Он даже зажмурился от предвкушения удовольствия, но в то же мгновение память услужливо напомнила ему о недавнем разговоре с экспертами-синологами, которые в числе прочего отметили частые в этих районах колебания морского дна, что сразу вернуло его к действительности, к делам и заботам быстротекущего дня.

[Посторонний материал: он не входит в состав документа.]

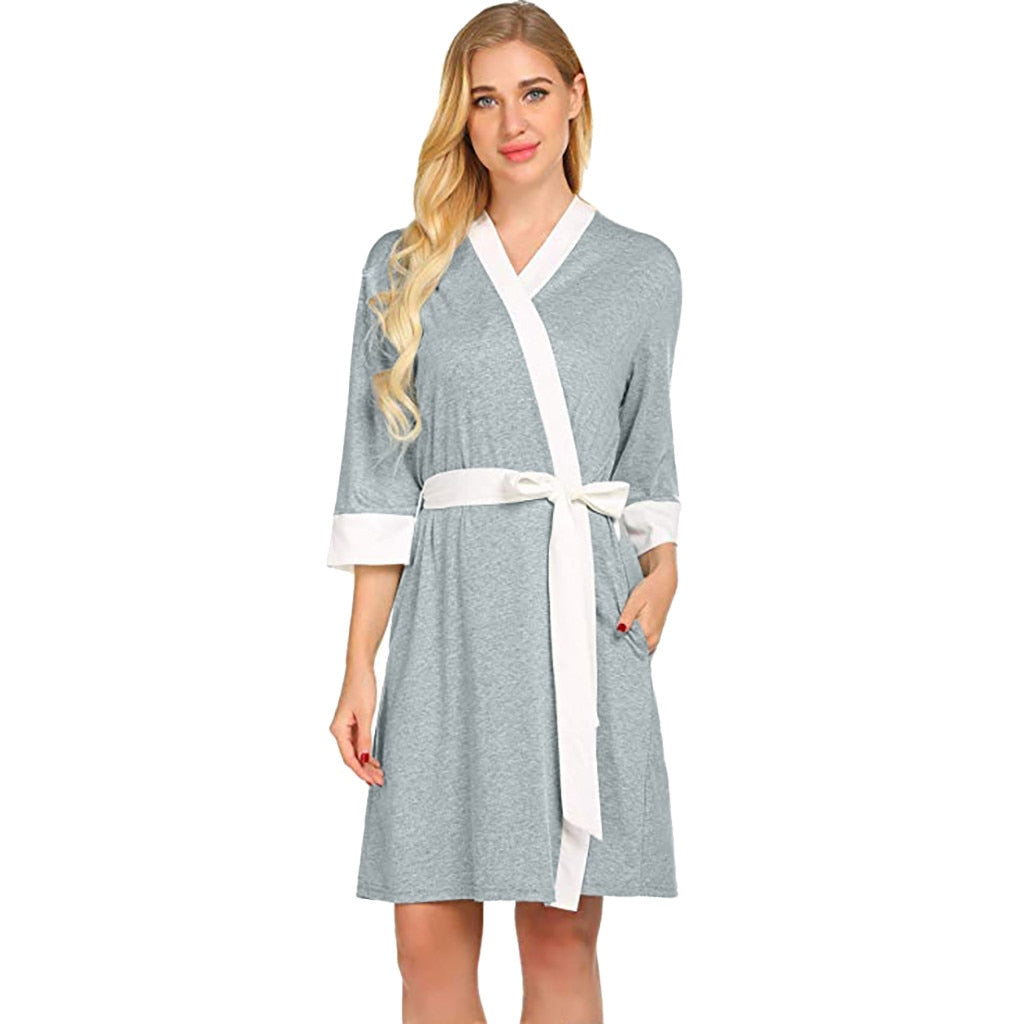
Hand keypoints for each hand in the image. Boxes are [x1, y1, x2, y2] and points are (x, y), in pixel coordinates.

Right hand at [329, 667, 384, 785]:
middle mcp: (339, 730)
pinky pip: (358, 743)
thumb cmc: (361, 687)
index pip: (348, 757)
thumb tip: (364, 758)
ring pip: (355, 751)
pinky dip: (366, 752)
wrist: (360, 669)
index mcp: (338, 729)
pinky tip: (374, 760)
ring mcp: (345, 727)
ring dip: (366, 763)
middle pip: (351, 757)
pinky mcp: (353, 723)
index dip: (360, 771)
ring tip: (379, 774)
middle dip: (365, 770)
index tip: (371, 781)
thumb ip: (364, 737)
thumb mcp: (366, 714)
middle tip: (380, 780)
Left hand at [616, 552, 676, 655]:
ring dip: (627, 644)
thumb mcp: (635, 601)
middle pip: (633, 652)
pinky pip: (642, 644)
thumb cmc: (651, 589)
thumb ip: (627, 617)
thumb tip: (618, 631)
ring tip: (616, 636)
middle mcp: (653, 639)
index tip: (606, 647)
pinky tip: (625, 634)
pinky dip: (633, 641)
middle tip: (607, 642)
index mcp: (648, 632)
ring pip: (637, 649)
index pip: (630, 650)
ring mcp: (655, 638)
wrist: (665, 583)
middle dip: (621, 648)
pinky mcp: (654, 635)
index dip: (616, 649)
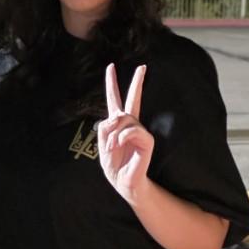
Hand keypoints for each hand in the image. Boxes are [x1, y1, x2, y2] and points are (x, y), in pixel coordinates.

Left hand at [97, 62, 152, 201]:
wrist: (123, 182)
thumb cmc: (113, 164)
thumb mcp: (101, 143)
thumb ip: (104, 127)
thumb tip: (115, 117)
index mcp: (118, 124)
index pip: (115, 100)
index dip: (111, 83)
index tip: (110, 67)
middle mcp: (131, 125)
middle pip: (134, 99)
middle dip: (138, 82)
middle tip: (143, 66)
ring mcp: (140, 131)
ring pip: (124, 119)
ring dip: (113, 133)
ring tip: (111, 146)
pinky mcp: (147, 140)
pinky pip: (132, 131)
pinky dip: (122, 137)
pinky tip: (118, 145)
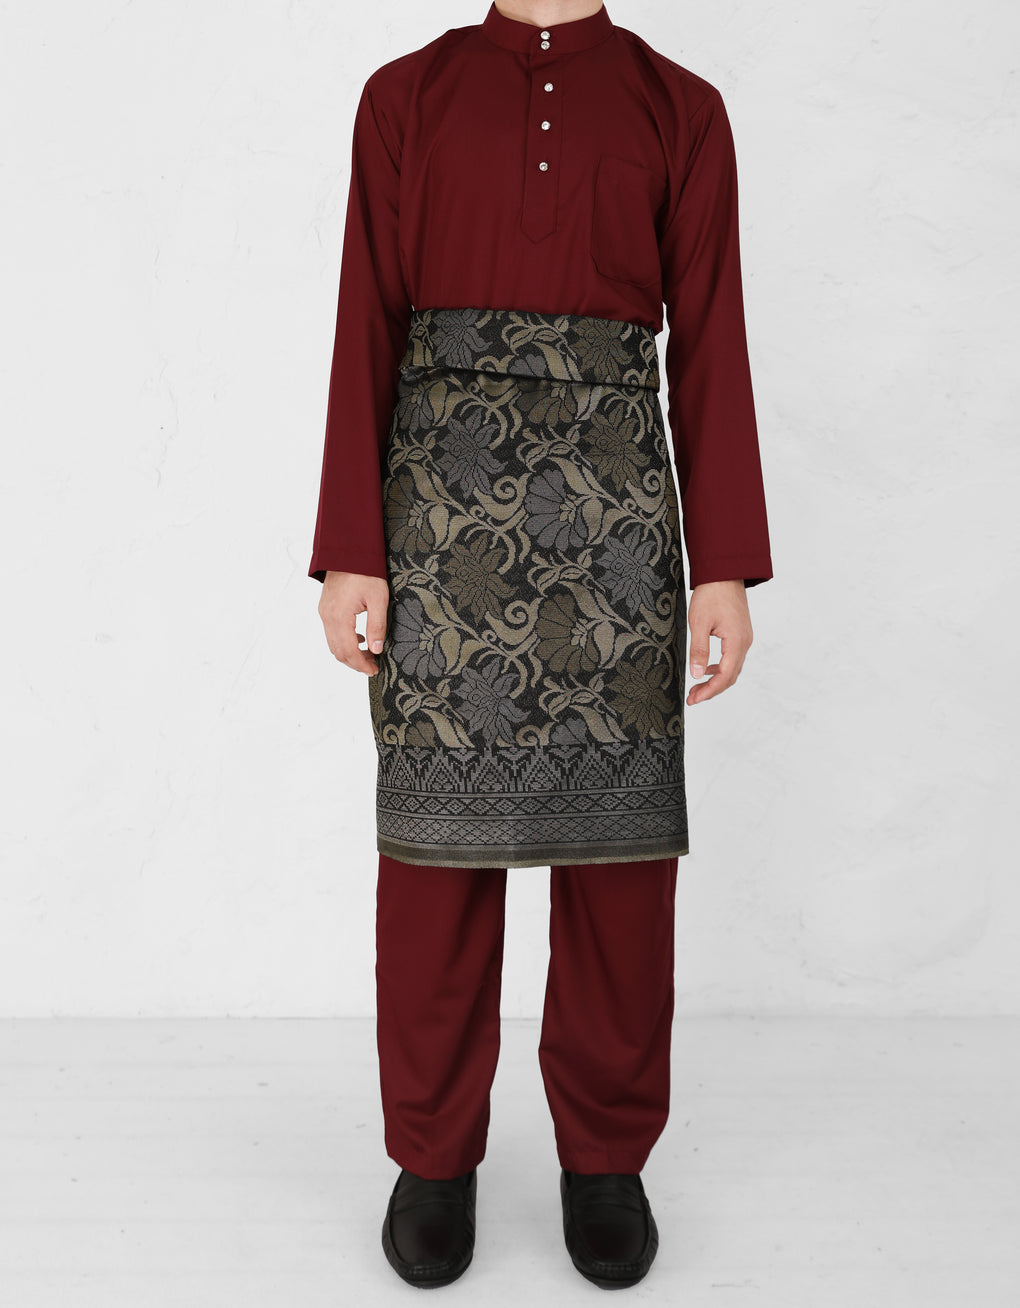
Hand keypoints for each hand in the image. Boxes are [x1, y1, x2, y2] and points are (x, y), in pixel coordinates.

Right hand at [318, 571, 389, 675]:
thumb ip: (377, 626)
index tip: (374, 670)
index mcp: (339, 616)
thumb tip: (376, 649)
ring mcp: (324, 612)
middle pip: (338, 652)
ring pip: (333, 644)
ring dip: (349, 653)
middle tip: (373, 665)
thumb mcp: (378, 599)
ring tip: (368, 654)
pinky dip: (343, 642)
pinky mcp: (325, 608)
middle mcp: (327, 617)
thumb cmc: (365, 571)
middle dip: (355, 662)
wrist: (348, 551)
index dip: (361, 665)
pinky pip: (331, 633)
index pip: (349, 651)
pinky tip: (359, 639)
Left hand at [686, 579, 753, 705]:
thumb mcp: (699, 623)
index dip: (709, 691)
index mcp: (736, 642)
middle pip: (731, 676)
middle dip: (712, 690)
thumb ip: (698, 650)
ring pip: (733, 668)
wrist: (724, 572)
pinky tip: (707, 668)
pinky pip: (733, 657)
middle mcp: (744, 643)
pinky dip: (720, 668)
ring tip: (697, 686)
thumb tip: (697, 675)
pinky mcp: (740, 633)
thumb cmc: (711, 594)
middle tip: (693, 698)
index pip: (725, 677)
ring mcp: (744, 638)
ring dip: (716, 680)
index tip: (694, 699)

Под занавес дневного круговорота ему еще предстояло подписать очередной список на изъятие. Документ лежал у него на столе в ожидании последней резолюции. Списков таких за минувшие десять лет он утвердил множество и никогда потом не жалел об этом. В его положении раскладка была проста, как дыхание: или - ты, или - тебя, третьего не дано, поэтому не о чем задумываться. Но на этот раз в аккуратной колонке фамилий значилась землячка, состоявшая с ним в отдаленном родстве. Родство было, правда, дальнее, седьмая вода на киселе, кто в маленькой Грузии кому не родственник, но с этой женщиной, теперь уже наверное старухой, его связывала одна давняя история, полузабытый случай, всплывший сейчас из небытия.

Сколько ей было тогда? Шестнадцать? Семнадцать? Восемнадцать? В последнее время острая когда-то на события и факты память стала ему изменять. Ее провалы год от года становились всё полнее и продолжительнее. Это бесило и мучало его, он пытался записывать возникавшие порою в голове обрывки видений прошлого, чтобы по ним восстановить затем целое, но испытанное вроде средство не помогало, и ему ничего не оставалось, как смириться с возрастной неизбежностью.

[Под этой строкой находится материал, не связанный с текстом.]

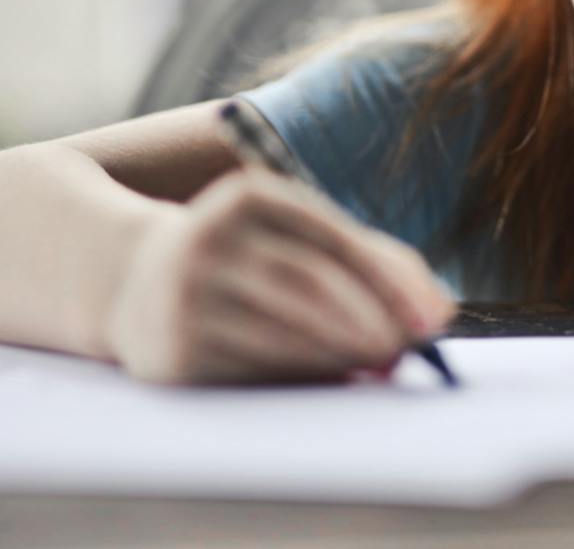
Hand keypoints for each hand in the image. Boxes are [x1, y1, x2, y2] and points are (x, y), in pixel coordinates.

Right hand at [105, 167, 455, 385]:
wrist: (134, 281)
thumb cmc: (250, 256)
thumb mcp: (299, 236)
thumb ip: (374, 262)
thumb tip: (439, 312)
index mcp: (249, 196)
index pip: (334, 238)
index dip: (391, 281)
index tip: (434, 319)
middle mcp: (209, 238)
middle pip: (310, 285)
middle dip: (372, 323)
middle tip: (410, 350)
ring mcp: (184, 296)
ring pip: (285, 332)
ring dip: (346, 355)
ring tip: (383, 363)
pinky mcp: (174, 353)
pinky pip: (256, 370)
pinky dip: (305, 378)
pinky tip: (336, 378)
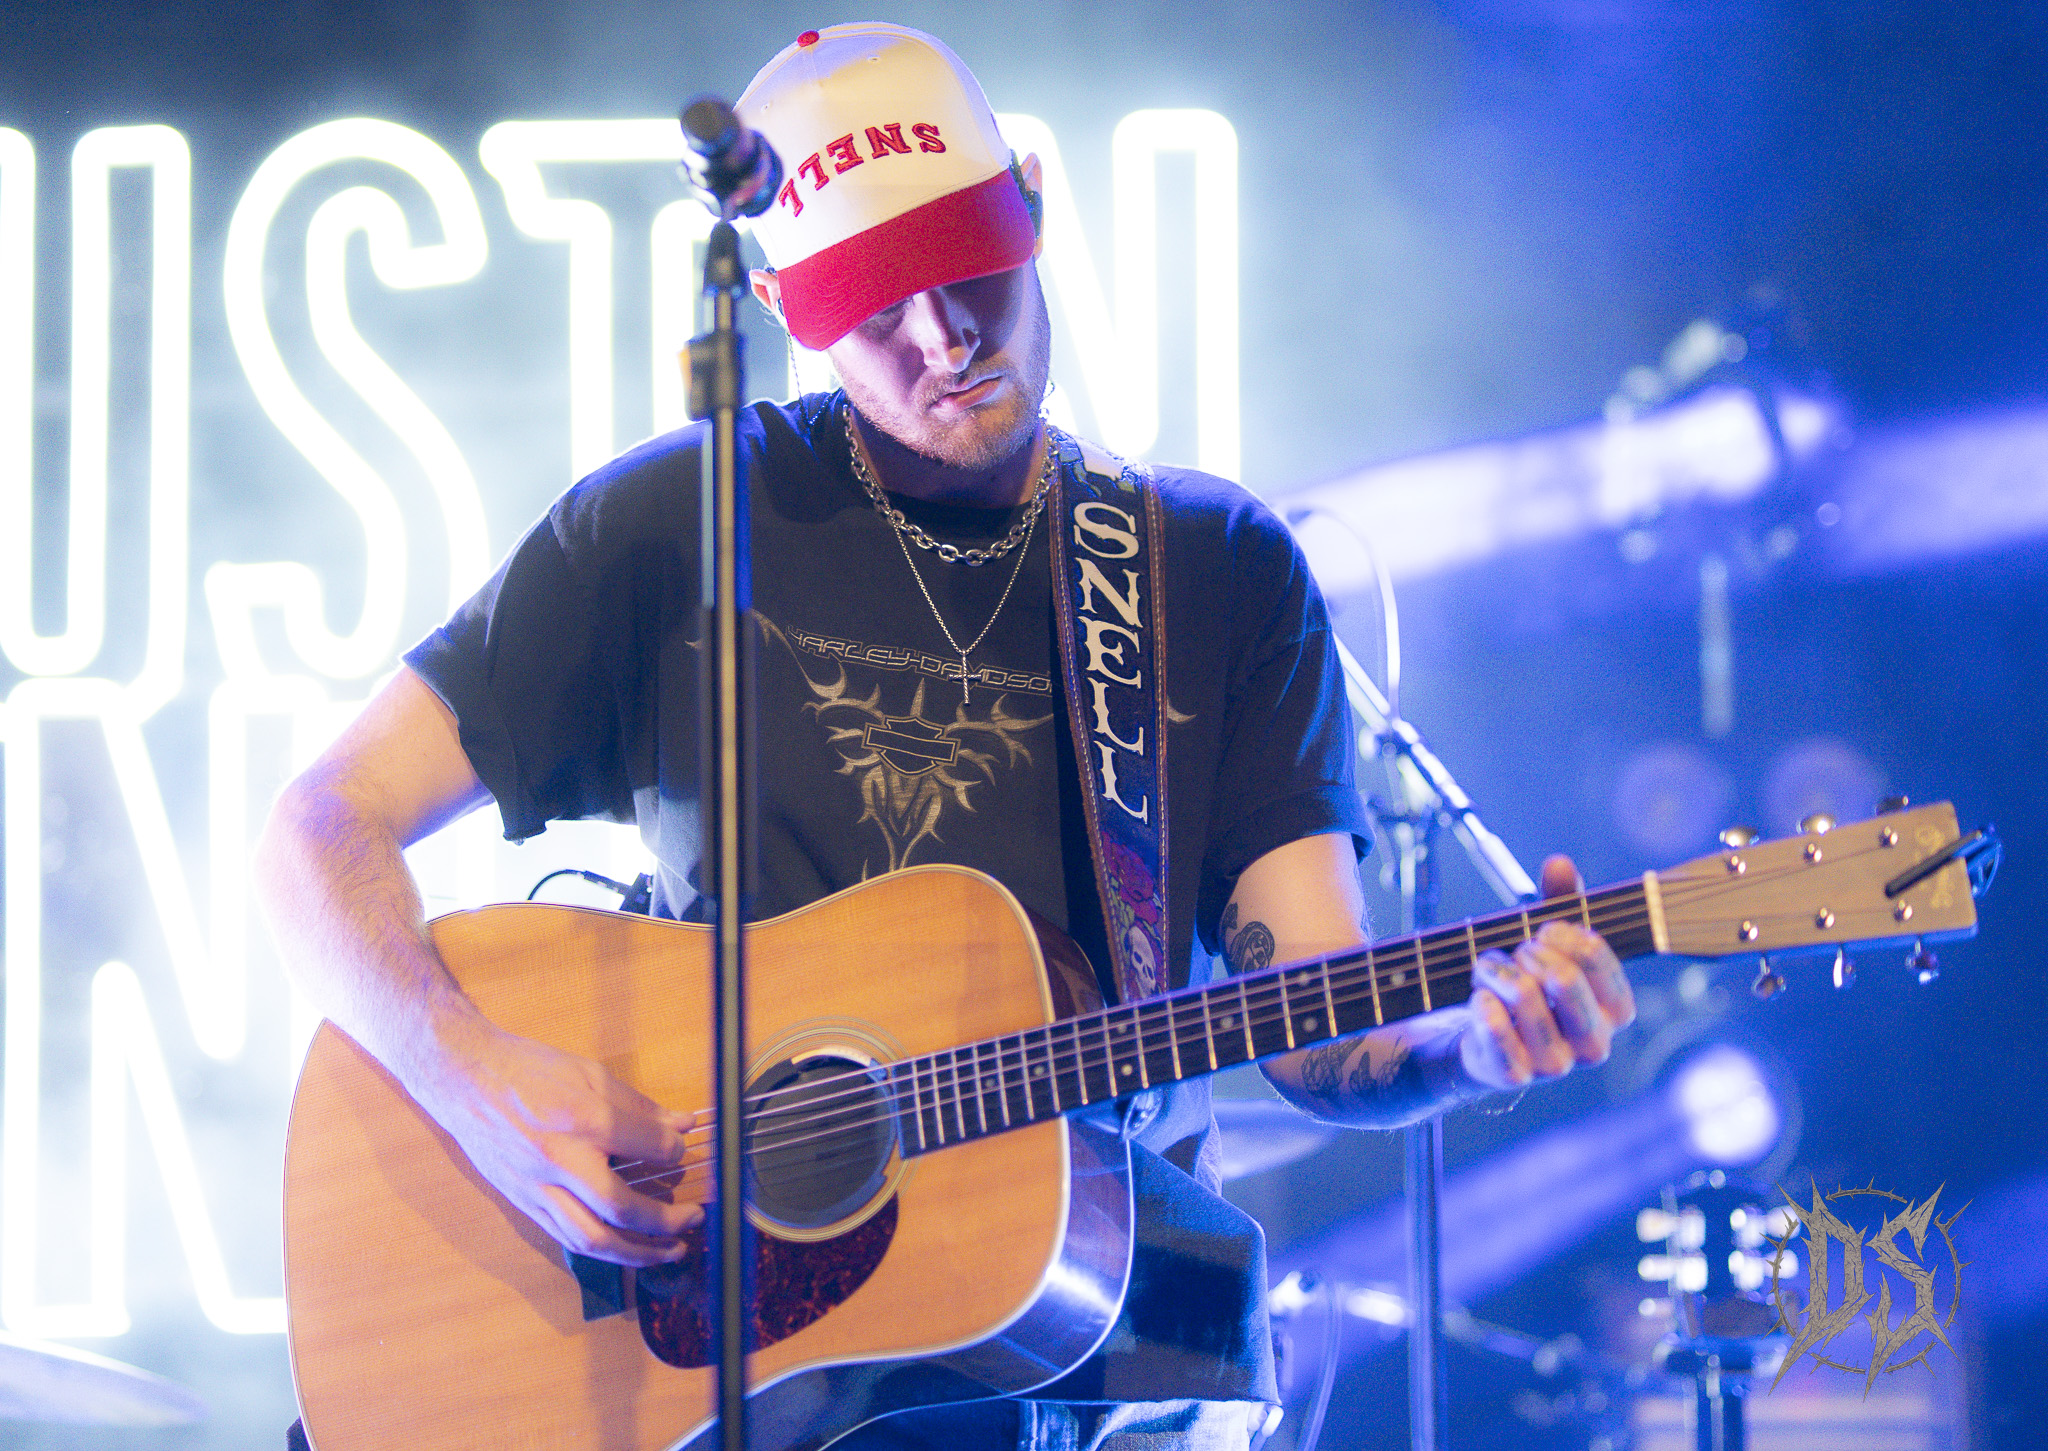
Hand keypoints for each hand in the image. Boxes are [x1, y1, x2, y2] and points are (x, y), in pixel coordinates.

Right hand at [411, 1015, 704, 1266]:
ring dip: (637, 1253)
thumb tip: (681, 1126)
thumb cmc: (528, 1072)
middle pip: (619, 1208)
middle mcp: (559, 1160)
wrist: (465, 1081)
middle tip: (693, 1218)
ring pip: (591, 1238)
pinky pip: (567, 1238)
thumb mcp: (590, 1074)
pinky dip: (602, 1249)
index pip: (645, 1146)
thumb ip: (639, 1107)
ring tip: (671, 1251)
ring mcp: (537, 1188)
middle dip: (664, 1221)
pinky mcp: (523, 1204)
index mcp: (581, 1119)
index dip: (674, 1151)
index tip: (683, 1150)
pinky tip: (626, 1248)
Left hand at [1460, 854, 1636, 1091]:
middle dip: (1529, 953)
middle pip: (1564, 978)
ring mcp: (1557, 1065)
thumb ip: (1560, 900)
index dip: (1563, 933)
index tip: (1541, 929)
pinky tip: (1480, 999)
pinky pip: (1494, 1027)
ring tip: (1489, 970)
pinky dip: (1480, 1001)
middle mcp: (1596, 1043)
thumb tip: (1559, 862)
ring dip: (1496, 971)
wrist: (1486, 1038)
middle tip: (1516, 953)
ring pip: (1523, 996)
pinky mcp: (1516, 1076)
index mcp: (1617, 1009)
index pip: (1598, 956)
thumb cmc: (1529, 983)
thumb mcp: (1548, 941)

Но то августовское утро в старом Тифлисе, когда он метался по глухим лабиринтам Навтлу-ги, сбивая со следа сыскную погоню, запомнилось так резко, так отчетливо, словно всё это происходило не далее, чем вчера.

В тот день впервые после Великого Ограбления полиция шла по его пятам. Петля оцепления сжималась туже и туже, готовая в любую минуту сомкнуться вокруг него, когда на выходе к конке, где его уже стерег полицейский кордон, между ним и филерами выпорхнула девочка, эдакое воздушное существо в обрамлении чего-то белого и голубого.

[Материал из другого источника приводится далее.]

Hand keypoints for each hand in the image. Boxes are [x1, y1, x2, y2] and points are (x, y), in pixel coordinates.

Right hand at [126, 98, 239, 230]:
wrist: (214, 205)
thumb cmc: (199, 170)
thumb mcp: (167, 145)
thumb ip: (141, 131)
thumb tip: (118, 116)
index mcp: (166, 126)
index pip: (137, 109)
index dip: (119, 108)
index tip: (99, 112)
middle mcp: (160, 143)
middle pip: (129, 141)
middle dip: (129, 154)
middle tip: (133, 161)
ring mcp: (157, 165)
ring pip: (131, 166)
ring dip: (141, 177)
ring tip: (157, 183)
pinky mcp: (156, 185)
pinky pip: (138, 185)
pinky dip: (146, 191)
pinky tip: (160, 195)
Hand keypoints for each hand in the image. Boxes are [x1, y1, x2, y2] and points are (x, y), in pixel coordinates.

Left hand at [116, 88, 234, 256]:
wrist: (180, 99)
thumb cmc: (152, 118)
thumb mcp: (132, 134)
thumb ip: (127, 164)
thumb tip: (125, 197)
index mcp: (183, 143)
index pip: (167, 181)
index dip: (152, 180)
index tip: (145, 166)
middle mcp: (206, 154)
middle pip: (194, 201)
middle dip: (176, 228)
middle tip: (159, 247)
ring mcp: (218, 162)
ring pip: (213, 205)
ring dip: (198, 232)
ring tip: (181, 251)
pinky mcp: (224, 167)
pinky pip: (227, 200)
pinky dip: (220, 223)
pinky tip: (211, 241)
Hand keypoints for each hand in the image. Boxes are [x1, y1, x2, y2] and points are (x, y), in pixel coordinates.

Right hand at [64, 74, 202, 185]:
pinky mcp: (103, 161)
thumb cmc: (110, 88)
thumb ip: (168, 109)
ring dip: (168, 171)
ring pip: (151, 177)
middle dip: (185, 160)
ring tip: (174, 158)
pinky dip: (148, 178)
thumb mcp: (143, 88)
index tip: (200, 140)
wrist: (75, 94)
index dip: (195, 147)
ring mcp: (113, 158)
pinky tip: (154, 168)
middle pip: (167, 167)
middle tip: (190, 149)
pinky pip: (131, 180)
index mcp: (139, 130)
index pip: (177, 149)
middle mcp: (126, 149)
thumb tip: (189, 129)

Она, разумеется, мгновенно уловила суть происходящего, замерла и воззрилась на него своими огромными, в пол-лица глазами, полными восхищенного ужаса и решительности. Ее внезапное появление, вызвавшее короткое замешательство филеров, спасло его тогда. Он беспрепятственно проскользнул между ними и проезжавшей мимо конкой, канув на другой стороне улицы в лабиринте проходных дворов.

Но вовсе не благодарность вызывала в нем его теперешнее замешательство: и до, и после нее ему на помощь приходили многие, что не избавило их от уготованной им доли, - а этот вот краткий миг ее восхищенного ужаса и решительности: впервые в его жизни девочка, девушка, женщина одной из самых почтенных грузинских семей, известная всему Тифлису красавица Нателла Амираджиби взглянула на него с такой неподдельной готовностью на всё. И хотя он боялся признаться в этом даже самому себе, но именно тогда, тем августовским утром, в краткий миг их встречи лицом к лицу, он окончательно поверил в себя, в свою звезду, в свое вещее назначение.

Многие годы она избегала участи других, он инстинктивно берег ее как залог, гарантию, патент на предначертанную ему судьбу, но на этот раз настал и ее черед. С годами у нее стал слишком развязываться язык, сказывался, видно, возраст, и не в меру разбухло самомнение, что могло бросить тень на чеканные письмена его биографии. Женщину необходимо было убрать, чтобы выправить ситуацию.